“O Direito do Trabalho não acabou” 

29 de abril de 2020

Compartilhe:

Fragmento do discurso do Ministro Alexandre Agra Belmonte ao receber o título de doutor honoris causa da Universidade Santa Úrsula

O Brasil de hoje me preocupa. A economia brasileira ainda se destaca entre as maiores do mundo, mas a população está mais pobre e as elites estão cada vez mais ricas. Esse dado está estampado nos sites do Banco Mundial, do Instituto Brasileiro de Geografia e Estatística (IBGE), da Organização das Nações Unidas (ONU) e da Organização Internacional do Trabalho (OIT). O dinheiro, concentrado nas mãos de poucos, não circula como deveria, acentuando a pobreza e a violência. O comprometimento de mais da metade da arrecadação do Estado com o gasto público, que impede investimento de recursos em políticas públicas; a má distribuição dos recursos e o baixo índice educacional, leva a maioria da população ao aculturamento, ao despreparo para os postos de trabalho, a salários baixos para a aquisição dos bens da vida e à desigualdade social.

Segundo dados do IBGE, quem recebe mais do que R$ 5.214 por mês figura entre os 10% mais ricos do Brasil. Isso é quase sete vezes mais do que a média do rendimento real de metade da população, que foi de apenas R$ 754 no ano de 2017. Cerca 80% da população tem renda familiar média per capita abaixo de R$ 1.052. Como manter nas escolas adolescentes que têm dificuldade de mobilidade urbana para chegar às escolas e ainda precisam ajudar na renda familiar?

Como consequência da globalização, da velocidade da comunicação e das transformações no processo produtivo, a partir dos anos 1980 o mundo tornou-se mais dinâmico e mais volátil, caracterizado pelo risco, incerteza e instabilidade, fenômeno que Zygmunt Bauman chama de tempos líquidos.

Esse quadro levou os empresários a adaptarem o antes tradicional contrato de trabalho por tempo indeterminado às suas necessidades episódicas, ditadas não apenas pela conjuntura econômica, mas também pela concorrência e pelas sucessivas mudanças de interesse e gosto do consumidor por produtos e serviços. 

A produção compartimentada, antes observada em atividades como montagens de automóveis e empreitadas de construção, generalizou-se e tornou o outsourcing, os contratos de curta duração e o trabalho à distância presença cada vez mais constantes e marcantes no mercado de trabalho. 

Esse novo ambiente fissurado, a que alude David Weil, professor de Harvard, provoca, por meio da utilização intermediada, presencial ou à distância, o distanciamento e desconexão do trabalhador em relação às fases e empresas que compõem a cadeia produtiva, precarizando o trabalho e fragmentando, sobremaneira, as relações sindicais. Os envolvidos perdem a noção de conjunto na cadeia produtiva e esse modelo coloca em risco a identificação dos problemas comuns a todos. Os sindicatos precisam encontrar meios eficientes de comunicação e diálogo, bem como novos paradigmas de reivindicação e melhoria das condições de trabalho, garantidores da paz social.

■ Trechos da listagem:
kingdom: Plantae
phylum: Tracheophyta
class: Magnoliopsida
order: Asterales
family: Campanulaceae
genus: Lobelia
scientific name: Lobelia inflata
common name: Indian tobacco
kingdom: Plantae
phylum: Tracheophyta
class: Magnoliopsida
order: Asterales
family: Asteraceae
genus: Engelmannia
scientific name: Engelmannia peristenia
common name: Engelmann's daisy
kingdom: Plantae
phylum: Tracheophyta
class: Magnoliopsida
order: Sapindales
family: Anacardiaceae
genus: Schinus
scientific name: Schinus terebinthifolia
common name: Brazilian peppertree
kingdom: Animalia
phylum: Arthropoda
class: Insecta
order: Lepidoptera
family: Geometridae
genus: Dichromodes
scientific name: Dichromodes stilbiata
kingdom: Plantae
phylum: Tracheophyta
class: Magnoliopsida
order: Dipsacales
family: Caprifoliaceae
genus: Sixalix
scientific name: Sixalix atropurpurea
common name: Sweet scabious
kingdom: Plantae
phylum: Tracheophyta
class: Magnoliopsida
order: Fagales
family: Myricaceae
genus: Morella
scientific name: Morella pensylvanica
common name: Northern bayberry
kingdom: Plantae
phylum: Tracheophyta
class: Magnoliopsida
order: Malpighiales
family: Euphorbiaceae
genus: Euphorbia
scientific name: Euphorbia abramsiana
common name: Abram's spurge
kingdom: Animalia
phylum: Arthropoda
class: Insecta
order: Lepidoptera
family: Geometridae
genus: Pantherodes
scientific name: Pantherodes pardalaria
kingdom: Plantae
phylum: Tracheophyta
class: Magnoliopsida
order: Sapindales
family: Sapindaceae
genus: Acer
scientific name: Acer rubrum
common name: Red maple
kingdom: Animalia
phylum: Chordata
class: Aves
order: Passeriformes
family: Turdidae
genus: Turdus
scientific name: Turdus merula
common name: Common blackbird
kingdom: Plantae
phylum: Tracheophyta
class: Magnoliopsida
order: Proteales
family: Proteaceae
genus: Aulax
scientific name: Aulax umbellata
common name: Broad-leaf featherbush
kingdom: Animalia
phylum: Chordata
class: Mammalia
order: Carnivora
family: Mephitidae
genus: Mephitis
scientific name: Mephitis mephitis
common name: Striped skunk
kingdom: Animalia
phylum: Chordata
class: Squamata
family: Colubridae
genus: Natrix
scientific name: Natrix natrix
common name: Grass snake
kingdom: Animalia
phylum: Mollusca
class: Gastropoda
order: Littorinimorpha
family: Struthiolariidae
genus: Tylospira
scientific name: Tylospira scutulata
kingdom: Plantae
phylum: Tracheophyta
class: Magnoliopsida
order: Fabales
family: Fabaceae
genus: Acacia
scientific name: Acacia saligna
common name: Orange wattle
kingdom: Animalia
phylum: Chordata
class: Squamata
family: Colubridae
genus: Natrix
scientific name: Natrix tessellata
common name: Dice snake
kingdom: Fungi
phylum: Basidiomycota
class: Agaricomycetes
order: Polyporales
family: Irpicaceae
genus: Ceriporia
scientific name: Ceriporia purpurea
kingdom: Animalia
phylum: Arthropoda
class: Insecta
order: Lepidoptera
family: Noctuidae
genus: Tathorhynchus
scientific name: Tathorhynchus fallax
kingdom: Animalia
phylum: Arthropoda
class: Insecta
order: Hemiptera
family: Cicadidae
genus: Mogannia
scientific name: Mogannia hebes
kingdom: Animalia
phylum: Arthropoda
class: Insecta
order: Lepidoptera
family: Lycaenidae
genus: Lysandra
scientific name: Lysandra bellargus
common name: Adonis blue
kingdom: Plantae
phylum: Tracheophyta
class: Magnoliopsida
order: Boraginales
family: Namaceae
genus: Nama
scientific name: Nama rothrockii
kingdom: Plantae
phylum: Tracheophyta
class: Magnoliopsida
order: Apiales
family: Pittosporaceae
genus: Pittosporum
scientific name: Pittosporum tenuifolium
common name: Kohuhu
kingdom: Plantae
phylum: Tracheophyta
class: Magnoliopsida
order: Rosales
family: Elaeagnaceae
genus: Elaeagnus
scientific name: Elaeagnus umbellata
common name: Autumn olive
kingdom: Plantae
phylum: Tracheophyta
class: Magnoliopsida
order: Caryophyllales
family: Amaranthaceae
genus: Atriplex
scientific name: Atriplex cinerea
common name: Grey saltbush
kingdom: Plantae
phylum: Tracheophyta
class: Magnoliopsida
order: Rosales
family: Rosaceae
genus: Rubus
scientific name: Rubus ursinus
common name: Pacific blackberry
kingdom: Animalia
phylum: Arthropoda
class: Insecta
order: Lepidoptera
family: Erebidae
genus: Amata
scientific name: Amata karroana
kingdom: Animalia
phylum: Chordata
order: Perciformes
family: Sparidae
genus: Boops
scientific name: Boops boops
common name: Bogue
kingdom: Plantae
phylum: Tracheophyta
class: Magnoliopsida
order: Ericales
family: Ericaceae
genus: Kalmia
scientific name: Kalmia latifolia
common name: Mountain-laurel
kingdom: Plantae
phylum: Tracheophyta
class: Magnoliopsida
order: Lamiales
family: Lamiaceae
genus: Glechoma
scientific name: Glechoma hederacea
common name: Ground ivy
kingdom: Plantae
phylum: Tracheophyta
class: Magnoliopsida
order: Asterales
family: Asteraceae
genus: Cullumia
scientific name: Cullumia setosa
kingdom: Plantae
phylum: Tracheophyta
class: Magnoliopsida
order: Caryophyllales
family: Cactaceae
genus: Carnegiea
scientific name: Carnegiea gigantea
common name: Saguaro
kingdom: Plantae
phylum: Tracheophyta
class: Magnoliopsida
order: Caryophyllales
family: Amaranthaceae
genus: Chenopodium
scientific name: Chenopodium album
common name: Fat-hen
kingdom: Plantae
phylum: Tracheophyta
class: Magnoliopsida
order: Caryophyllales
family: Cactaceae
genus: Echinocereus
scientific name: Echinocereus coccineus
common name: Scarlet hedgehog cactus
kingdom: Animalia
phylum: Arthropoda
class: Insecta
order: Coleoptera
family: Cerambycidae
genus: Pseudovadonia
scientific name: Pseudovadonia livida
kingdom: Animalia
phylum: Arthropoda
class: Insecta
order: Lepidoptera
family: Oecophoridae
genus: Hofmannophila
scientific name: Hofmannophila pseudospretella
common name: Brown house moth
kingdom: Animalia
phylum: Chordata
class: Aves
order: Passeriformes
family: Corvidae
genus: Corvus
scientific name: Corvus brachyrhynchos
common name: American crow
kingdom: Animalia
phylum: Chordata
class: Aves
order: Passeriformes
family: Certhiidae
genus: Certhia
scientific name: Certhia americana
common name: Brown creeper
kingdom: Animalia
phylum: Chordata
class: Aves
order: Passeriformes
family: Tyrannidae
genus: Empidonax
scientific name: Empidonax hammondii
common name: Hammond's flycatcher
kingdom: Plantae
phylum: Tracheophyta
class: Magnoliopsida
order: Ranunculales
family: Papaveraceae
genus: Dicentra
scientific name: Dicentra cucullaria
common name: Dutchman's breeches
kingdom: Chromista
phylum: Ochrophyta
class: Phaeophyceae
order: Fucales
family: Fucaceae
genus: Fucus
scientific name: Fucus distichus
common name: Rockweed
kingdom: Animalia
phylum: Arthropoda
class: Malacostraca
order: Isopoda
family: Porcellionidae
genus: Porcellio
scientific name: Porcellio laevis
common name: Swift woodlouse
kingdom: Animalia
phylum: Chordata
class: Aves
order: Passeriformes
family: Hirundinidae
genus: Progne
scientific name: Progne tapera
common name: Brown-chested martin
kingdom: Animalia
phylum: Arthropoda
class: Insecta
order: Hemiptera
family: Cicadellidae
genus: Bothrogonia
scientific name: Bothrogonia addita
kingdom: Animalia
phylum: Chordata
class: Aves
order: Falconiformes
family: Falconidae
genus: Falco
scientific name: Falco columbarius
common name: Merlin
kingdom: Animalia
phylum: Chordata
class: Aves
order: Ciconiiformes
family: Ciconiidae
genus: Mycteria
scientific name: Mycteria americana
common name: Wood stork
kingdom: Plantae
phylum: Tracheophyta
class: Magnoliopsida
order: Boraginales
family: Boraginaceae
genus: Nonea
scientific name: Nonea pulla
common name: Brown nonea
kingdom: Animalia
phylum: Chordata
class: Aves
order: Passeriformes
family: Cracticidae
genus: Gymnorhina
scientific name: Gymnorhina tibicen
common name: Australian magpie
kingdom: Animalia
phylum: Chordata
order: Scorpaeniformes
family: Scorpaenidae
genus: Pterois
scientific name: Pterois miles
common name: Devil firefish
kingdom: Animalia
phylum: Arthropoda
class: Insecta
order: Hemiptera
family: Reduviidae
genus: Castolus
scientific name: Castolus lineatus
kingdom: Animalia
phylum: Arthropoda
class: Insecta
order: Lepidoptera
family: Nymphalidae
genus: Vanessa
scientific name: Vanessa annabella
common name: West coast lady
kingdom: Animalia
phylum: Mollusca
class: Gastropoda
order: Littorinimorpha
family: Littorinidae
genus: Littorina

■ Enunciado A:
Em uma a três frases, explique por que, de acordo com o texto de leitura, os empresários adaptaram o contrato de trabalho por tempo indeterminado.
■ Enunciado B:
Transcreva fielmente o trecho do texto de leitura que vai de “O Brasil de” a “à desigualdade social.”.

■ Resultado final A:
A partir dos anos 1980, em consequência da globalização, da velocidade da comunicação e das transformações no processo produtivo, o mundo tornou-se mais dinâmico e volátil, marcado por risco, incerteza e instabilidade. Diante desse quadro, os empresários ajustaram o contrato por tempo indeterminado às suas necessidades episódicas. Essas necessidades eram ditadas pela conjuntura econômica, pela concorrência e pelas sucessivas mudanças de interesse e gosto do consumidor.

■ Resultado final B:
O Brasil de hoje me preocupa. A economia brasileira ainda se destaca entre as maiores do mundo, mas a população está mais pobre e as elites estão cada vez mais ricas. Esse dado está estampado nos sites do Banco Mundial, do Instituto Brasileiro de Geografia e Estatística (IBGE), da Organização das Nações Unidas (ONU) e da Organização Internacional do Trabalho (OIT). O dinheiro, concentrado nas mãos de poucos, não circula como deveria, acentuando a pobreza e a violência. O comprometimento de mais da metade da arrecadação do Estado com o gasto público, que impede investimento de recursos em políticas públicas; a má distribuição dos recursos e o baixo índice educacional, leva a maioria da população ao aculturamento, ao despreparo para os postos de trabalho, a salários baixos para a aquisição dos bens da vida e à desigualdade social.